I'd go further, but it'll take too long to copy and paste everthing. Go the the Mich. State Police website. They have a link to the laws.​


----------



## uncletj (Aug 30, 2005)

uncletj said:


> *3. Is it okay if I loan my pistol to a friend?*
> MCL 28.432 An individual can carry, possess, use or transport a pistol belonging to another individual, if the pistol is properly licensed and inspected under the Act, and the individual carrying, possessing, using or transporting the pistol has obtained a license to carry a pistol concealed permit under this Act.
> 
> This is from the Michigan State Police site.


So the final word is this don`t really mean what it says? Guess the MSP needs to update their website.


----------



## Pork Chop (Jan 21, 2003)

I wonder how the criminals. thugs, and low lifes keep track of all these complicated and confusing rules to make sure they don't violate them. I sure feel alot safer knowing these laws are in place, they really do a great job of controling crime on the streets.


----------



## alex-v (Mar 24, 2005)

Due51 said:


> The final word.
> 
> From THE Michigan State Police in Lansing:
> As long as the guns are registered with the Dearborn PD to my stepfather (a Dearborn resident), I can transport these handguns in the trunk of my car TO the gunsmith and DIRECTLY BACK to my parents place. I do NOT need the green cards (or even a copy--although I got copies anyway).
> ...


It sounds like the correct answer. How else would the gun ranges be able to rent handguns? How else would we be able to take a few test shots using our buddies handgun just to see what it is like?


----------



## SteveS (Mar 6, 2003)

alex-v said:


> It sounds like the correct answer. How else would the gun ranges be able to rent handguns?

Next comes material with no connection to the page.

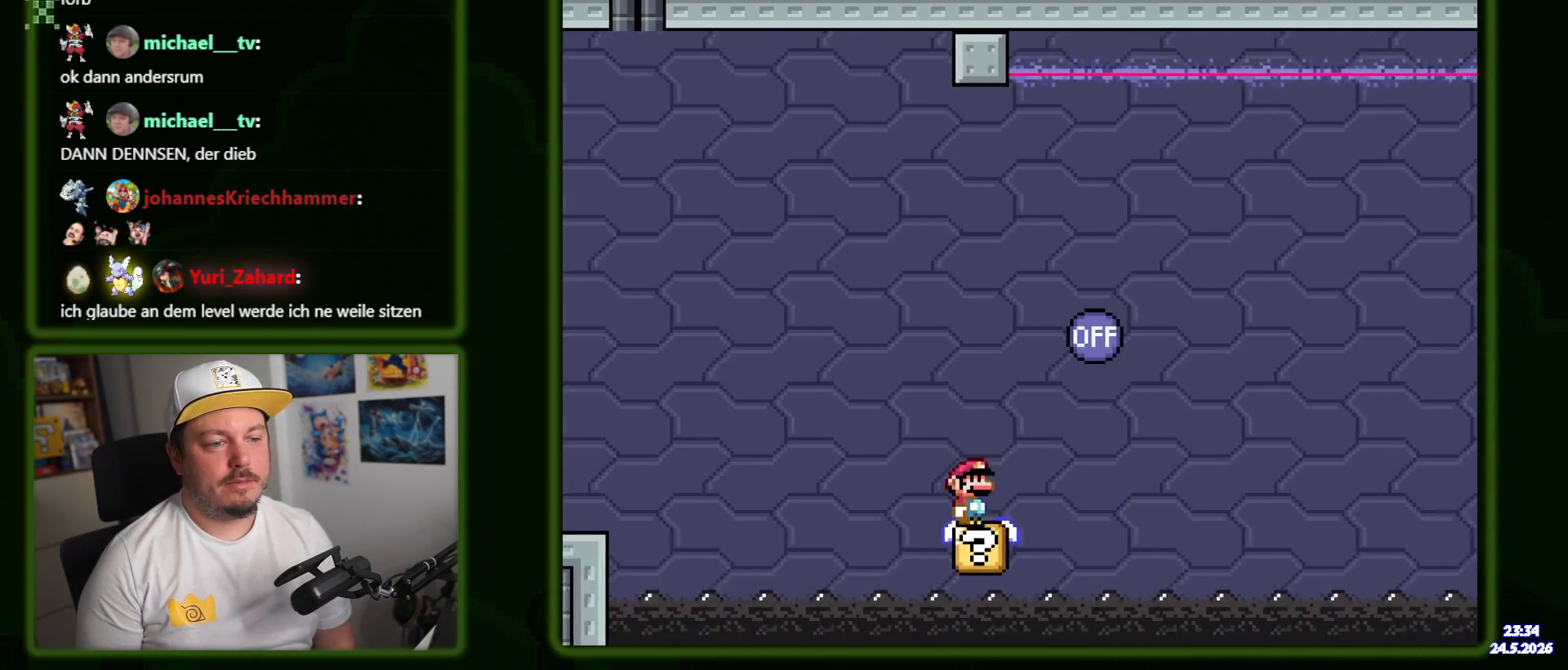
{"buttons": ["Y", "DPAD_RIGHT"], "events": [[384, "B", "up"]]}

How else would we be able to take a few test shots using our buddies handgun just to see what it is like?



The correct answer quoted above is from the statute:



> MCL 28.432 An individual can carry, possess, use or transport a pistol belonging to another individual, if the pistol is properly licensed and inspected under the Act, and the individual carrying, possessing, using or transporting the pistol has obtained a license to carry a pistol concealed permit under this Act.


Ranges that rent handguns are not giving up possession and you are on their property the entire time. This is probably a law that is not enforced very often, but could be.



> If anyone questions the validity of this, I'll give you the name of a close friend who is a Lt. with a local PD. He assisted in getting me this answer.


The police are not always up to date on what the laws are.


----------